Objective:To report the clinical efficacy of adjuvant therapy based on pathological results following immunotherapy combined with targeted therapy and sequential curative surgical procedures in patients with initially unresectable hepatocellular carcinoma.Methods:This is a retrospective case series study. Data from 100 patients who underwent adjuvant therapy based on pathological results following immunotherapy combined with targeted therapy and sequential curative surgical procedures with long-term survival were collected from December 2018 to December 2022 at the Faculty of Hepato-Pancreato-Biliary Surgery, First Medical Center, Chinese People′s Liberation Army General Hospital. According to inclusion and exclusion criteria, 47 cases were included, among which patients who met the discontinuation criteria and maintained a drug-free tumor-free status. Thirty-nine male and eight female patients were included, with an age of (54.2±18.8)years(range:38 to 73 years) at initial diagnosis. At the time of initial diagnosis, 43 cases (91.5%) were classified as Barcelona Clinic Liver Cancer stage C. Survival curves were made using Kaplan Meier method.Results:Forty-seven patients underwent R0 resection, all achieved a drug-free tumor-free state through postoperative adjuvant therapy based on pathological examination results. Thirty-six patients(76.6%) maintained a drug-free tumor-free survival status for more than 6 months,28 patients(59.6%) for more than 12 months,and 8 patients(17.0%) for more than 24 months.
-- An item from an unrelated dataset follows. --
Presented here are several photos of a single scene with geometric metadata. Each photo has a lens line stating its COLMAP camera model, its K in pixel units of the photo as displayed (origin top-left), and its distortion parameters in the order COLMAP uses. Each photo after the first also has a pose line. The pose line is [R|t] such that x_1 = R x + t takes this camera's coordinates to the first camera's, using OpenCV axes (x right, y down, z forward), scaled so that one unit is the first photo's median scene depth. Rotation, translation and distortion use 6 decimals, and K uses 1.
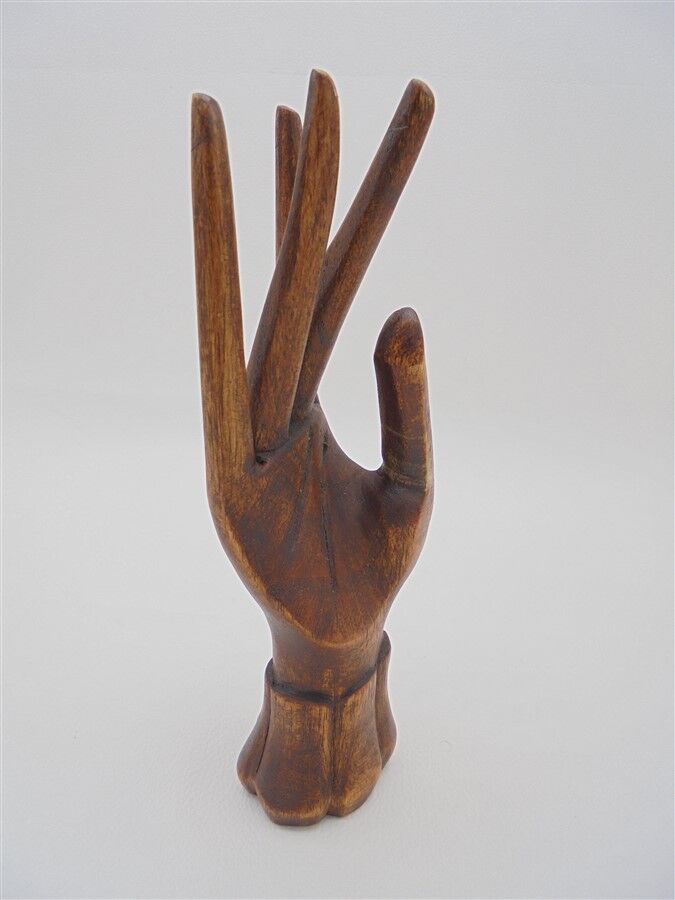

The longest drug-free tumor-free survival in this cohort reached 48 months. The median follow-up time in this study was 32 months. After diagnosis, the overall survival rates at 1- and 3- years were 97.7%(95% CI:93.4% to 100%) and 90.7%(95% CI:82.5% to 99.8%). The postoperative recurrence-free survival rates at 1- and 3- years were 91.0%(95% CI:83.0% to 99.8%) and 71.3%(95% CI:58.7% to 86.5%). Conclusions:The adjuvant therapy based on pathological results following immunotherapy combined with targeted therapy and sequential curative surgical approach provides long-term survival benefits for patients with initially unresectable hepatocellular carcinoma. Standardized adjuvant therapy maybe sustain long-term tumor-free status,and achieve drug-free tumor-free survival.